# DESCRIPTION OF THE TASK
The word to find is "네트워크". Copy each line of the material that contains it.

BEGIN AVAILABLE DATA

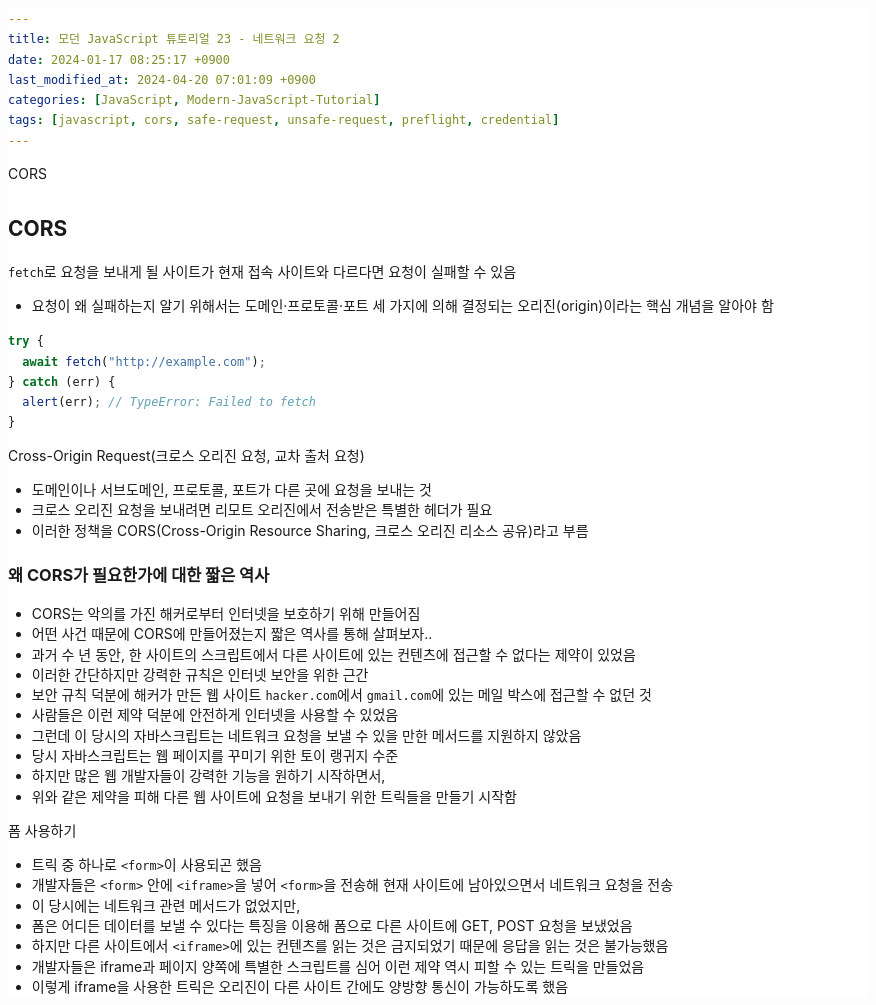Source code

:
 ```yaml
---
title: 모던 JavaScript 튜토리얼 23 - 네트워크 요청 2
date: 2024-01-17 08:25:17 +0900
last_modified_at: 2024-04-20 07:01:09 +0900
categories: [JavaScript, Modern-JavaScript-Tutorial]
tags: [javascript, cors, safe-request, unsafe-request, preflight, credential]
---
```


CORS

## CORS

`fetch`로 요청을 보내게 될 사이트가 현재 접속 사이트와 다르다면 요청이 실패할 수 있음

- 요청이 왜 실패하는지 알기 위해서는 도메인·프로토콜·포트 세 가지에 의해 결정되는 오리진(origin)이라는 핵심 개념을 알아야 함

```javascript
try {
  await fetch("http://example.com");
} catch (err) {
  alert(err); // TypeError: Failed to fetch
}
```

Cross-Origin Request(크로스 오리진 요청, 교차 출처 요청)

- 도메인이나 서브도메인, 프로토콜, 포트가 다른 곳에 요청을 보내는 것
- 크로스 오리진 요청을 보내려면 리모트 오리진에서 전송받은 특별한 헤더가 필요
- 이러한 정책을 CORS(Cross-Origin Resource Sharing, 크로스 오리진 리소스 공유)라고 부름

### 왜 CORS가 필요한가에 대한 짧은 역사

- CORS는 악의를 가진 해커로부터 인터넷을 보호하기 위해 만들어짐
- 어떤 사건 때문에 CORS에 만들어졌는지 짧은 역사를 통해 살펴보자..
- 과거 수 년 동안, 한 사이트의 스크립트에서 다른 사이트에 있는 컨텐츠에 접근할 수 없다는 제약이 있었음
- 이러한 간단하지만 강력한 규칙은 인터넷 보안을 위한 근간
- 보안 규칙 덕분에 해커가 만든 웹 사이트 `hacker.com`에서 `gmail.com`에 있는 메일 박스에 접근할 수 없던 것
- 사람들은 이런 제약 덕분에 안전하게 인터넷을 사용할 수 있었음
- 그런데 이 당시의 자바스크립트는 네트워크 요청을 보낼 수 있을 만한 메서드를 지원하지 않았음
- 당시 자바스크립트는 웹 페이지를 꾸미기 위한 토이 랭귀지 수준
- 하지만 많은 웹 개발자들이 강력한 기능을 원하기 시작하면서,
- 위와 같은 제약을 피해 다른 웹 사이트에 요청을 보내기 위한 트릭들을 만들기 시작함

폼 사용하기

- 트릭 중 하나로 `<form>`이 사용되곤 했음
- 개발자들은 `<form>` 안에 `<iframe>`을 넣어 `<form>`을 전송해 현재 사이트에 남아있으면서 네트워크 요청을 전송
- 이 당시에는 네트워크 관련 메서드가 없었지만,
- 폼은 어디든 데이터를 보낼 수 있다는 특징을 이용해 폼으로 다른 사이트에 GET, POST 요청을 보냈었음
- 하지만 다른 사이트에서 `<iframe>`에 있는 컨텐츠를 읽는 것은 금지되었기 때문에 응답을 읽는 것은 불가능했음
- 개발자들은 iframe과 페이지 양쪽에 특별한 스크립트를 심어 이런 제약 역시 피할 수 있는 트릭을 만들었음
- 이렇게 iframe을 사용한 트릭은 오리진이 다른 사이트 간에도 양방향 통신이 가능하도록 했음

END AVAILABLE DATA

# OUTPUT FOR THIS TASK
title: 모던 JavaScript 튜토리얼 23 - 네트워크 요청 2
- 그런데 이 당시의 자바스크립트는 네트워크 요청을 보낼 수 있을 만한 메서드를 지원하지 않았음
- 개발자들은 `<form>` 안에 `<iframe>`을 넣어 `<form>`을 전송해 현재 사이트에 남아있으면서 네트워크 요청을 전송
- 이 당시에는 네트워크 관련 메서드가 없었지만,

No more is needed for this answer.